Dans cet univers de petites marotes, la livraison annuelles de chansons du père Murat fait figure d’institution, comme autrefois le passage du rémouleur dans les campagnes. L’alégorie n’est pas gratuite, on y reviendra. On glose à l’envi sur les métamorphoses de certains artistes anglo-saxons : Bowie, Bjork, Beck. En France, on n’a pas de pétrole mais on a Mumu, sa grande gueule (récemment, il fut grandiose face à Mathieu Maire du Poset de “Marianne”), et sa capacité à se réinventer d’album en album. On l’a vu mélancolique en début de carrière (“Cheyenne autumn” et ses nappes de claviers), baudelairien (“Charles et Léo”), médiéval (“Tristan”), ultra poppy avec le sous estimé “A bird on a poire” (’excellent parce que la voix de Jennifer Charles y est ultra toride mais aussi parce que JLM y est à son meilleur question mélodies), ou encore countrisant avec “Mustango” puis “Le cours ordinaire des choses”, enregistré aux States.
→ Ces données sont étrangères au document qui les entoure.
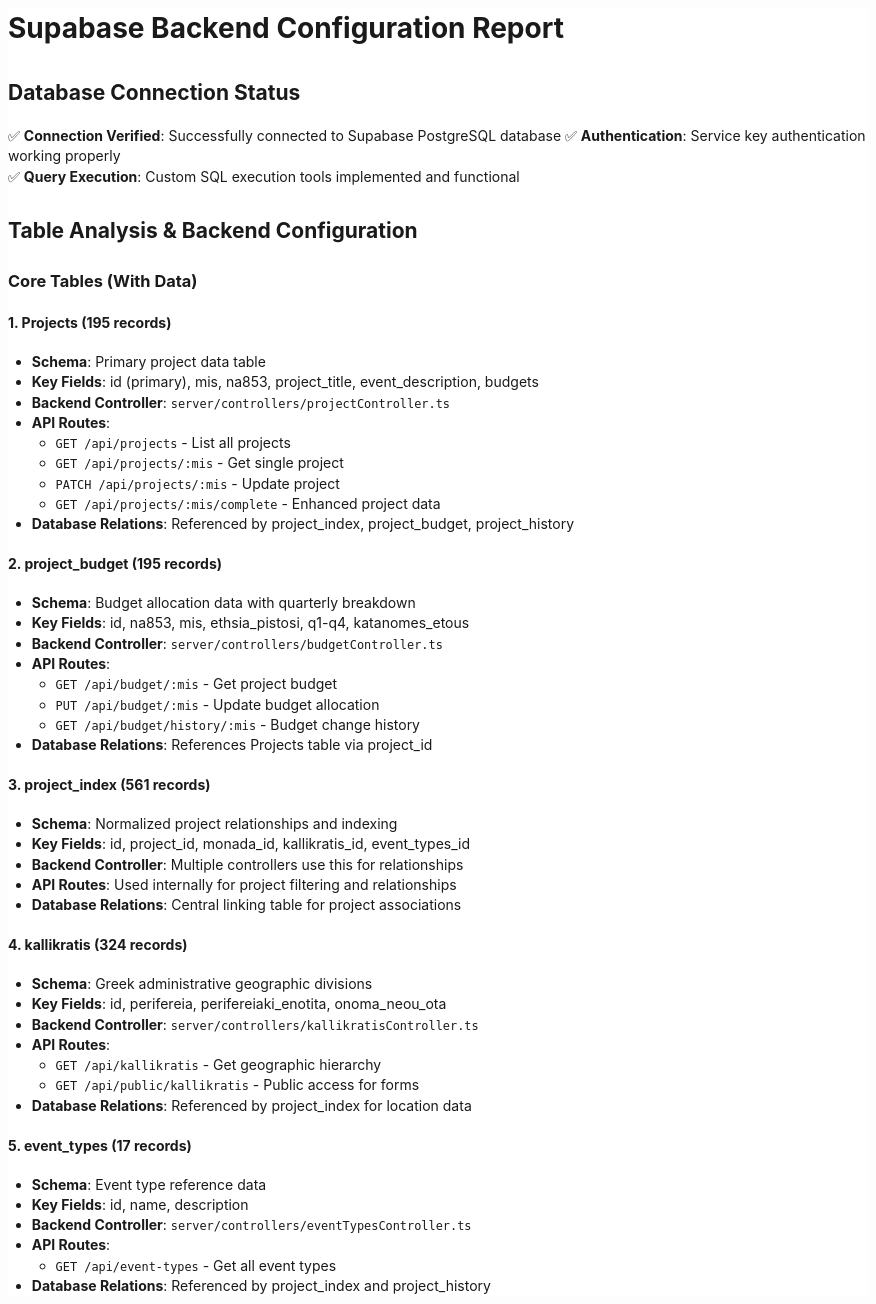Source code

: # Supabase Backend Configuration Report

## Database Connection Status
✅ **Connection Verified**: Successfully connected to Supabase PostgreSQL database
✅ **Authentication**: Service key authentication working properly  
✅ **Query Execution**: Custom SQL execution tools implemented and functional

## Table Analysis & Backend Configuration

### Core Tables (With Data)

#### 1. **Projects** (195 records)
- **Schema**: Primary project data table
- **Key Fields**: id (primary), mis, na853, project_title, event_description, budgets
- **Backend Controller**: `server/controllers/projectController.ts`
- **API Routes**: 
  - `GET /api/projects` - List all projects
  - `GET /api/projects/:mis` - Get single project
  - `PATCH /api/projects/:mis` - Update project
  - `GET /api/projects/:mis/complete` - Enhanced project data
- **Database Relations**: Referenced by project_index, project_budget, project_history

#### 2. **project_budget** (195 records)
- **Schema**: Budget allocation data with quarterly breakdown
- **Key Fields**: id, na853, mis, ethsia_pistosi, q1-q4, katanomes_etous
- **Backend Controller**: `server/controllers/budgetController.ts`
- **API Routes**:
  - `GET /api/budget/:mis` - Get project budget
  - `PUT /api/budget/:mis` - Update budget allocation
  - `GET /api/budget/history/:mis` - Budget change history
- **Database Relations**: References Projects table via project_id

#### 3. **project_index** (561 records)
- **Schema**: Normalized project relationships and indexing
- **Key Fields**: id, project_id, monada_id, kallikratis_id, event_types_id
- **Backend Controller**: Multiple controllers use this for relationships
- **API Routes**: Used internally for project filtering and relationships
- **Database Relations**: Central linking table for project associations

#### 4. **kallikratis** (324 records)
- **Schema**: Greek administrative geographic divisions
- **Key Fields**: id, perifereia, perifereiaki_enotita, onoma_neou_ota
- **Backend Controller**: `server/controllers/kallikratisController.ts`
- **API Routes**: 
  - `GET /api/kallikratis` - Get geographic hierarchy
  - `GET /api/public/kallikratis` - Public access for forms
- **Database Relations**: Referenced by project_index for location data

#### 5. **event_types** (17 records)
- **Schema**: Event type reference data
- **Key Fields**: id, name, description
- **Backend Controller**: `server/controllers/eventTypesController.ts`
- **API Routes**: 
  - `GET /api/event-types` - Get all event types
- **Database Relations**: Referenced by project_index and project_history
Mais ce grand lièvre a été enregistré à la maison, c’est à dire à la campagne auvergnate. C’est en effet un album très terrien, pas seulement parce que JLM y chante “Vendre les prés” ou “Haut Arverne”, mais parce que c’est une collection de chansons authentiques, aux mélodies simples, qu’on fredonne bien vite. A la simplicité des mélodies répond en retour le caractère un peu asbcons des paroles. Il vaut mieux s’armer du livret pour savoir vaguement de quoi il retourne tant la poétique de Murat vire à l’abstraction.
On a parfois l’impression de ne rien comprendre, comme si l’on écoutait les Cocteau Twins, grand groupe cryptique par excellence, et dont on aimerait bien recevoir des nouvelles chaque année mais ça c’est une autre histoire. Car “Grand lièvre” est un grand disque et tel le rongeur aux longues oreilles, courrez vous le procurer.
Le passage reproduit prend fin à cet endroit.